The text is also easier to create than the elaborate creative work needed for other channels.

And with texts only requiring around seven seconds to go from sender to receiver, the response to your campaign can be seen immediately.

Perhaps the biggest advantage of SMS campaigns is its ability to segment the customer base and tailor the communication accordingly.

Good campaigns target based on time, location, demographics, interests and other consumer data.

Technologically, linking SMS campaigns to integrated CRM systems can help brands drill down further into customer preferences and allow them to personalise and target even better.

Another important point is penetration. While not everyone reads print magazines and newspapers, just about everyone has a mobile phone.

SMSes don’t even require a smartphone, which means they can theoretically reach almost 100% of the region’s audience – from blue-collar workers to business magnates.

SMS marketing strategies can be designed to be very measurable and quantifiable. Texts can contain a call to action followed by a link that drives customers to a landing page.

This helps brands track clicks, quantify CPE (Cost Per Engagement) and CPC (Cost Per Click), and gain insight into ROI.

Campaigns can be compared against each other, and against other marketing channels, to help optimise budgets.

We’ve established that SMS marketing is a very powerful tool in a marketer’s arsenal. But for an SMS marketing campaign to succeed, it needs to follow some crucial guidelines.

First, it needs to be contextual and clear. Customers need to know why they’re being targeted. They should be able to draw a direct line between receiving messages and volunteering their phone numbers to get promotions sent directly to their phones.

The offers sent should add genuine value.
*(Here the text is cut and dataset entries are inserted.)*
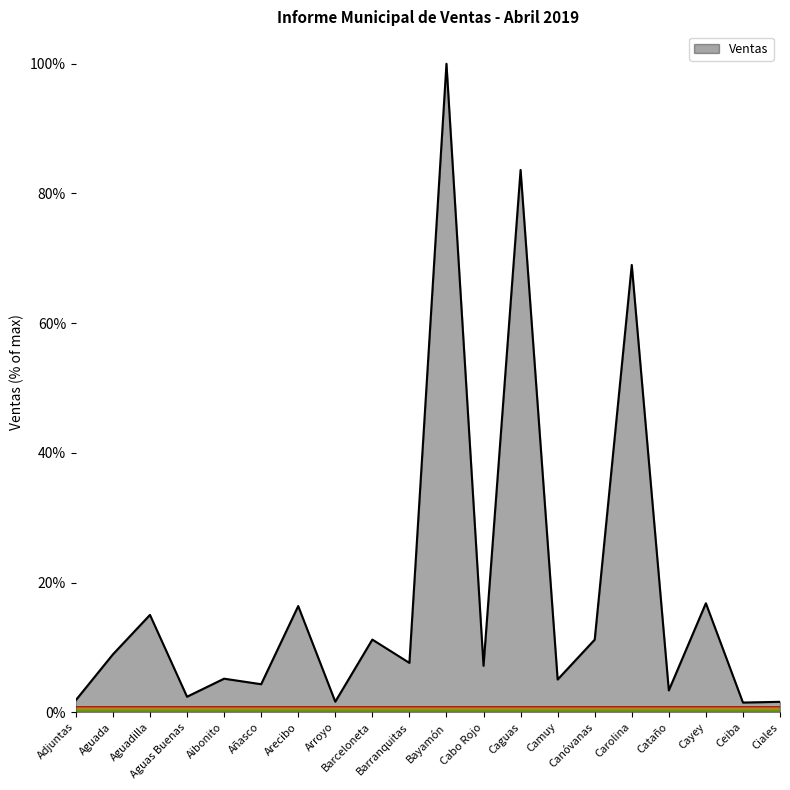

At which category does the data reach its first local peak?

Aguadilla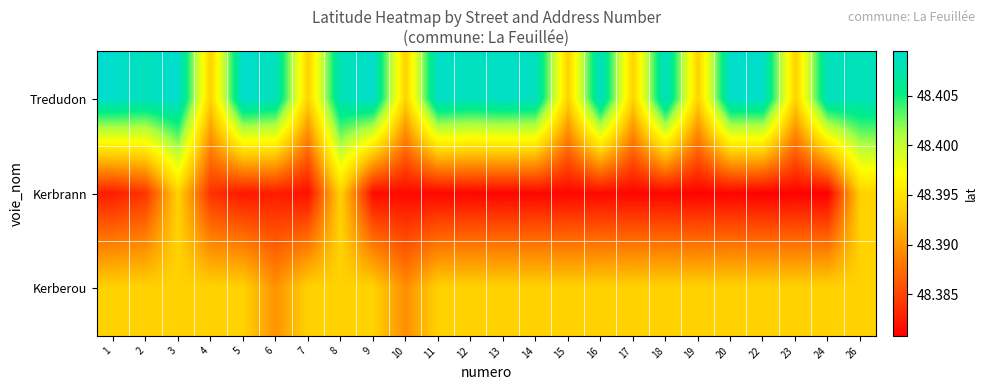

Between 11 and 23, which is larger?

11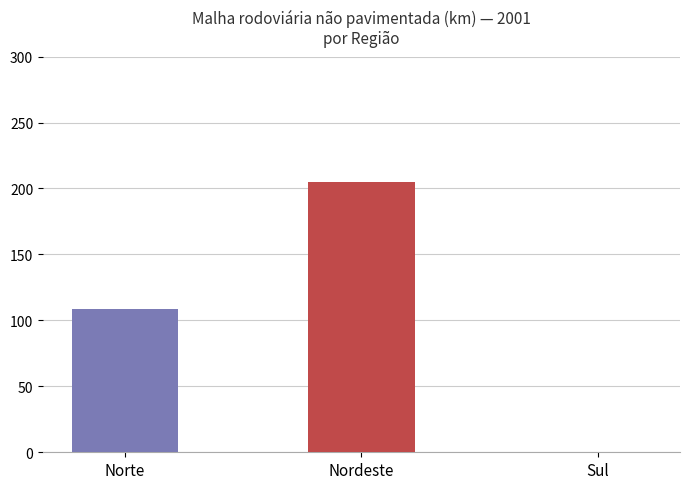

What is the smallest value displayed?

108.6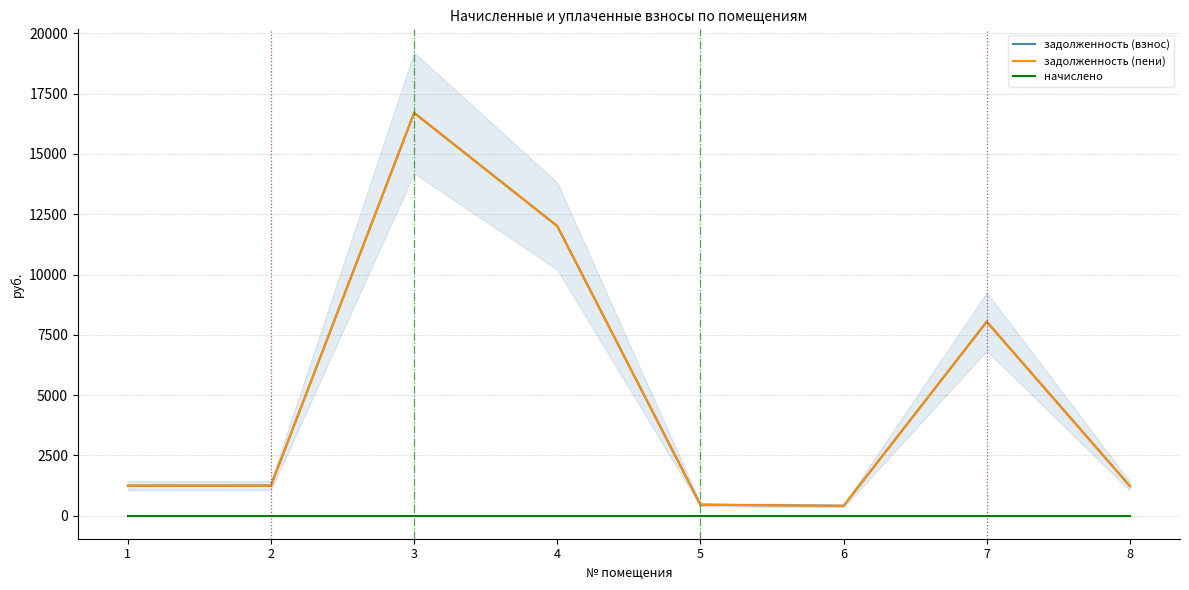

True or false: задолженность (взнос) and задолженность (пени) cross at least once.

False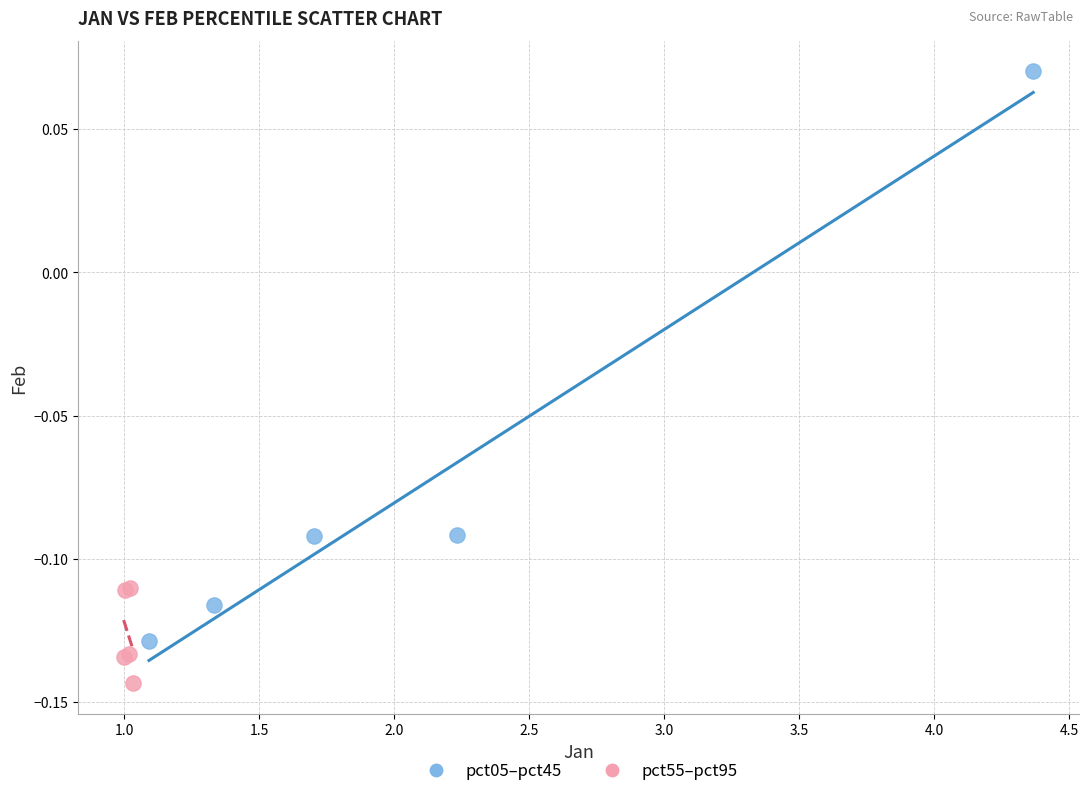

Which series contains the lowest Y value?

pct55–pct95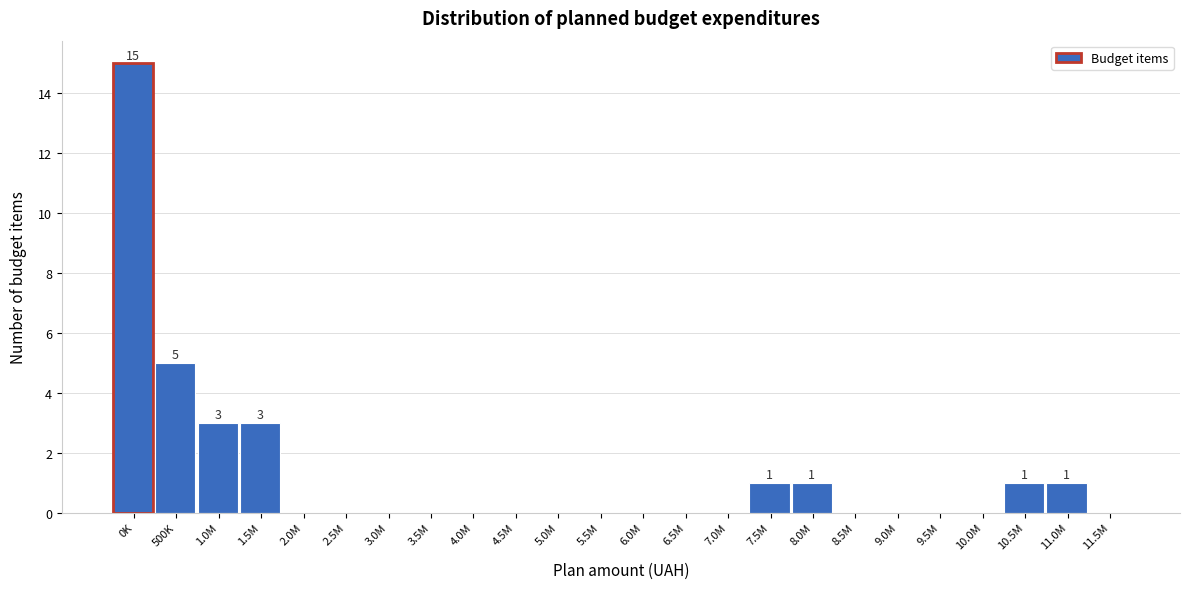

Reading right to left, what are all the values shown in this chart?

11.5M=0	11.0M=1	10.5M=1	10.0M=0	9.5M=0	9.0M=0	8.5M=0	8.0M=1	7.5M=1	7.0M=0	6.5M=0	6.0M=0	5.5M=0	5.0M=0	4.5M=0	4.0M=0	3.5M=0	3.0M=0	2.5M=0	2.0M=0	1.5M=3	1.0M=3	500K=5	0K=15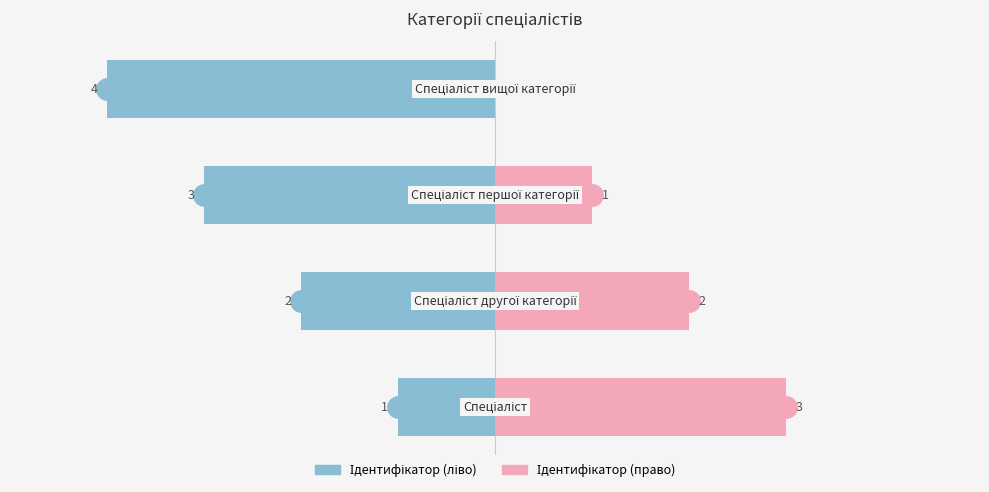

What is the difference between the maximum and minimum values in the Ідентифікатор (право) series?

3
The quest for transparency and ethical SMS marketing starts early. Whenever possible, brands should invest in assembling high-quality databases that are updated regularly.

They should be able to query these databases based on preferences, geographies and demographics. The key is to avoid unnecessary spillage. Not only does weak targeting drive down campaign success but it can also actively work against a brand by annoying customers.

Remember that it is our responsibility as marketers to design specifically targeted SMS campaigns instead of weakly targeted broadcasts.

If customers don’t see value in the texts you send, they now have the ability to block the sender.

Messages also need to be timed effectively, and be time-bound. The two ideas sound similar but are quite different in practice. Effectively timed messages are positioned at a time of day when they will be read straight away.

They are also constructed in a way that gets people to read them. It’s interesting that while the opening rate for email shots increases gradually for around 24 hours after hitting send, SMS open rates start declining quite precipitously after the first hour. Sending at the right time, and getting those messages opened quickly, is key.

Time-bound messages are those that are only relevant for a specific timeframe. The most effective SMS campaigns galvanise people into action by informing them of time-bound events – such as an offer that’s only running for three days, or a campaign that’s only around for the month of Ramadan, for instance.

Making time a key factor in a campaign can amplify response rates considerably. SMSes that don’t prompt a rapid response on the part of the consumer, start losing their efficacy quite quickly.

If users haven’t taken action within a few days of receiving an SMS, chances are they might never.

And finally, SMS campaigns should delight or at the very least interest consumers by offering them benefits. If brands can create genuinely beneficial offers that customers would want to hear about, and then use SMSes as one of the many ways of telling customers about them, they’ll find audiences to be far more responsive.

The goal is to elevate your SMSes from mere annoyance to indispensable bulletins of pertinent information. Trust is key.

Customers are more likely to open SMSes from brands that only use them for important information that is likely to benefit consumers.